Will our warmer future also be more violent? In this lecture, Dagomar Degroot of Georgetown University surveys the cooler past to find some answers. First, he explains what we know about the "Little Ice Age," a climatic regime that lasted from 1450 to 1850, and was cooled by volcanic eruptions and low solar activity. Then, he argues that the weather of the Little Ice Age helped cause and decide wars within and between different societies. Finally, he shows why some societies were more vulnerable to the destabilizing influence of climate change than others, and offers lessons for the coming century.
Dagomar Degroot is an environmental historian who bridges disciplines to investigate how people confront changes in the natural world. He is an expert on social adaptation in the face of climate change; relationships between environments and war; and interdisciplinary methodology. He is also passionate about using public and digital histories to break the barriers that separate academia from the public.

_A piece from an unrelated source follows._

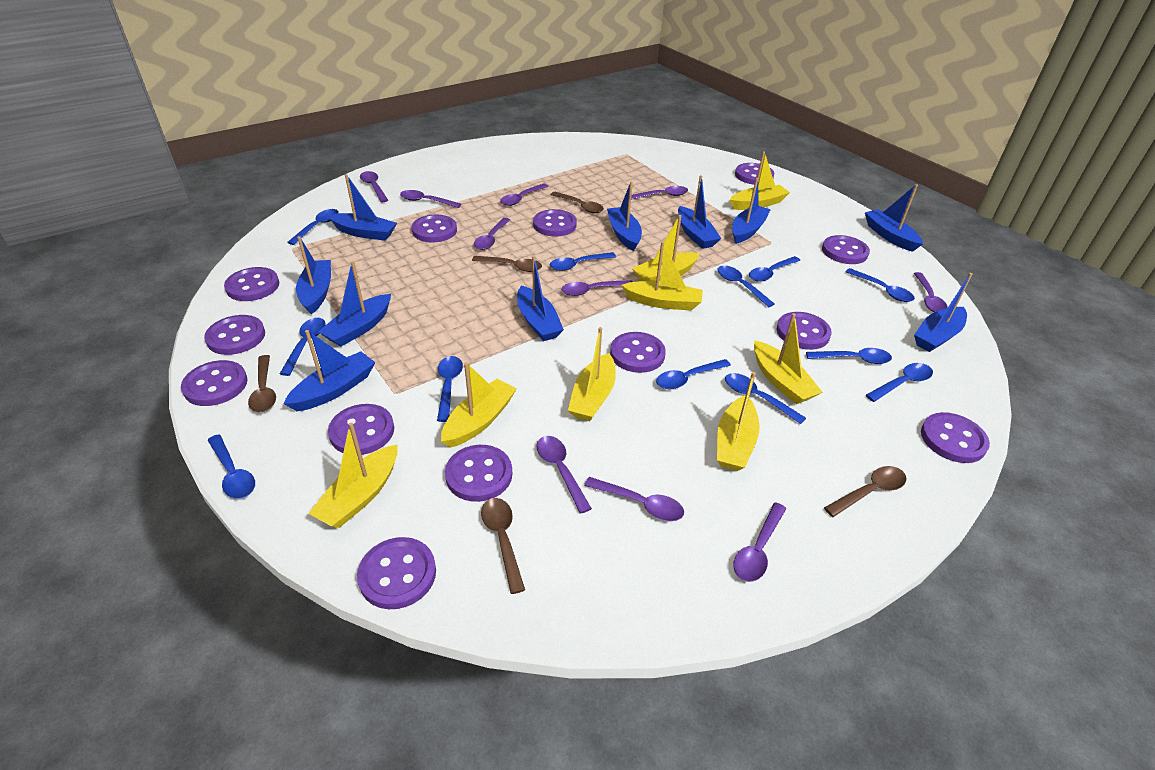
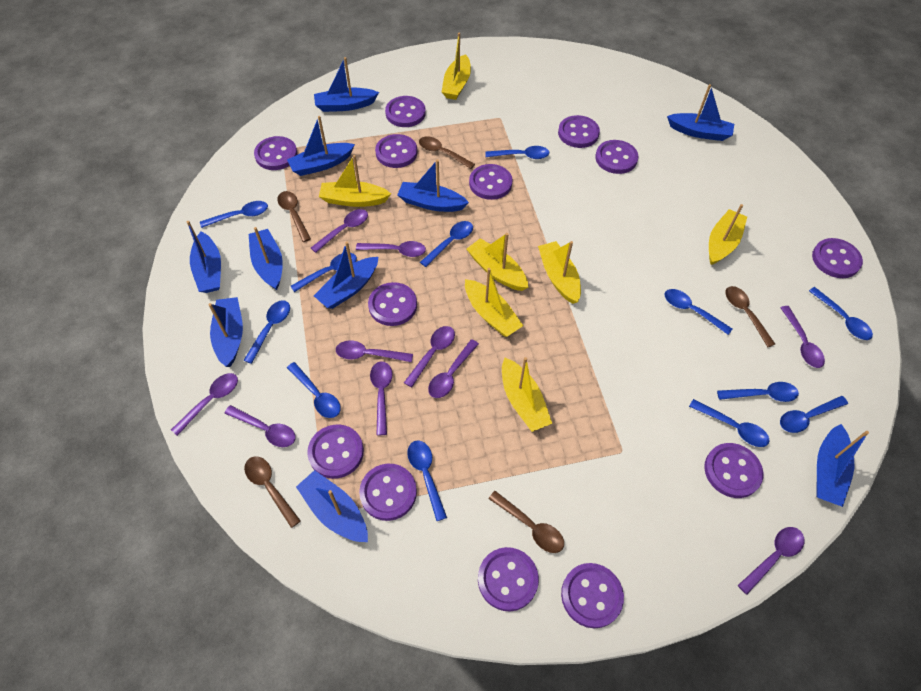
yellow boat: [308,422,398,528] [441,362,517,448] [568,327,616,421] [621,241,703,311] [632,215,700,281] [717,372,759,471] [730,151,790,210] [754,313,822,404] = 8 -> [319,155,391,207] [442,33,471,100] [465,268,523,337] [467,233,528,291] [502,357,552,432] [538,241,581,304] [709,204,747,265] = 7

In his articles and conference papers, Degroot has explored examples of human resilience in the face of "natural" climatic fluctuations that predate the onset of global warming. He has written a book, currently in peer review, that furnishes the first detailed analysis of relationships between climate change and the “Golden Age” of the Dutch Republic. His ongoing projects trace the human consequences of 17th century Arctic cooling; investigate connections between climate change and early modern conflict; and identify how people have responded to environmental changes in space. Degroot is the founder of HistoricalClimatology.com, a website that attracts more than 100,000 viewers annually, and the co-founder of Climate History Network, an organization with more than 150 multidisciplinary members.